La recente polemica tra il capo della Lega Salvini e Famiglia Cristiana non e’ la sola che costella il confronto, articolato è difficile, tra il mondo cattolico e la nuova maggioranza di governo. Certo, questo è stata la più eclatante perché ha investito direttamente il vice Premier e un organo di stampa importante per il prestigio della testata e per l’autorevolezza delle tesi sostenute.
Ma, al di là di questa polemica, quello che emerge in modo sempre più evidente da questo scambio di opinioni non è tanto la virulenza del confronto quanto l’assenza di un interlocutore politico che sappia interpretare, laicamente, una ispirazione, una cultura, un modo d’essere che in questi anni si sono pericolosamente seppur inconsapevolmente eclissati nella dialettica politica italiana.
Perché se è positivo, nonché corretto, che la stampa cattolica nelle sue multiformi espressioni partecipi al dibattito sulle principali scelte politiche della maggioranza di governo di turno, e’ altrettanto importante per i cattolici riscoprire una partecipazione politica diretta, attiva, consapevole e incisiva.
Del resto, e’ noto a tutti – e ormai lo diciamo da tempo, ma lo dicono anche tutti i principali osservatori delle cose politiche italiane – che questa presenza politica e culturale nei partiti tradizionali si è del tutto affievolita ed è radicalmente inespressiva sotto il profilo della progettualità e dell’incidenza politica.

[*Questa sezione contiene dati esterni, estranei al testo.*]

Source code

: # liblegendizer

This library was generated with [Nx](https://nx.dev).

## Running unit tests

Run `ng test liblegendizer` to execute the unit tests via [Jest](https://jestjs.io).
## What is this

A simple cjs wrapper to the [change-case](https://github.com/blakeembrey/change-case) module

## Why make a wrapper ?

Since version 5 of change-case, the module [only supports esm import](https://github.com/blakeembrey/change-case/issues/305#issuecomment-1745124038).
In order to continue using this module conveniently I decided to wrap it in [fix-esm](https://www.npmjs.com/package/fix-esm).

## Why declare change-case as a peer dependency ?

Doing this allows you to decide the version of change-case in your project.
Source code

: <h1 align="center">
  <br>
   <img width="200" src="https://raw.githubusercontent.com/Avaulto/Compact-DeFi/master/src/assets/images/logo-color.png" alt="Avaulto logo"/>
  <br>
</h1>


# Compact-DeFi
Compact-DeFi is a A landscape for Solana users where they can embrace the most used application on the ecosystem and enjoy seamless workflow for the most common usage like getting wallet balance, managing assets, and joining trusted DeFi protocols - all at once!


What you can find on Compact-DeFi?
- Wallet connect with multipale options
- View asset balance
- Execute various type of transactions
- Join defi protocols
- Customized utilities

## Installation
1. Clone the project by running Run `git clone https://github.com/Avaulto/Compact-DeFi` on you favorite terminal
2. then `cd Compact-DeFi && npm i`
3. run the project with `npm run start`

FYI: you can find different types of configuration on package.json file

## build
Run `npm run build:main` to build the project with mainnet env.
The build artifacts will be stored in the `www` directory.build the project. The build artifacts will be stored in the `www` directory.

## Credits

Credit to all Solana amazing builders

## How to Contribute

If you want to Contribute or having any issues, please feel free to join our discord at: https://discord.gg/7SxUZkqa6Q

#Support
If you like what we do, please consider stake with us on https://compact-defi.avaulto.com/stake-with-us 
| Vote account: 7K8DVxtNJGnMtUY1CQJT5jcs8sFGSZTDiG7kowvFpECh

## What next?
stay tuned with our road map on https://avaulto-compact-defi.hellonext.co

Tramontati i partiti plurali come il Partito democratico e Forza Italia, ridotti al lumicino e all’insignificanza le varie sigle elettorali come l’Udc, l’unico compito a cui i cattolici popolari e democratici debbono assolvere oggi è quello di attrezzare ed affinare una rinnovata presenza politica organizzata e diffusa territorialmente. Non ci sono più alternative realisticamente percorribili a questa prospettiva. Il tempo della testimonianza, delle divisioni pretestuose ed impotenti, della delega alla gerarchia per affrontare e cercare di risolvere i problemi sul tappeto appartengono ad una stagione che ormai è alle nostre spalle.
È francamente imbarazzante, nonché singolare, continuare ad assistere ad un confronto tra le nuove formazioni politiche populiste, o di destra o di sinistra e il mondo cattolico senza la presenza di uno strumento politico pertinente, cioè un partito di quest’area culturale. È’ inutile continuare ad aggirare l’ostacolo.
La priorità politica, dopo il voto del 4 marzo e dopo i pronunciamenti e le scelte concrete del governo pentaleghista, richiedono una rinnovata presenza cattolico democratica e popolare nello scenario politico italiano. Una presenza facilitata anche da un patrimonio culturale, politico, sociale e forse anche etico che affonda le radici in quel cattolicesimo politico che per troppi anni anni e’ stato sottovalutato o ritenuto ormai un pezzo di antiquariato.
E proprio la rilettura di uno dei caposaldi di questo pensiero, e cioè il popolarismo di Luigi Sturzo, a cent’anni dal famoso “appello ai liberi e forti” può e deve rappresentare uno stimolo potente per recuperarlo e declinarlo nella società contemporanea. Sarebbe curioso, infatti, se in un clima di ritorno delle identità politiche e culturali solo il pensiero cattolico popolare brillasse per la sua assenza ed inconsistenza.
Ci troveremmo in una situazione dove l’assenza dalla politica dei cattolici non avviene per una imposizione della gerarchia, ma per manifesta incapacità del laicato. Ecco perché, adesso, e’ opportuno esserci.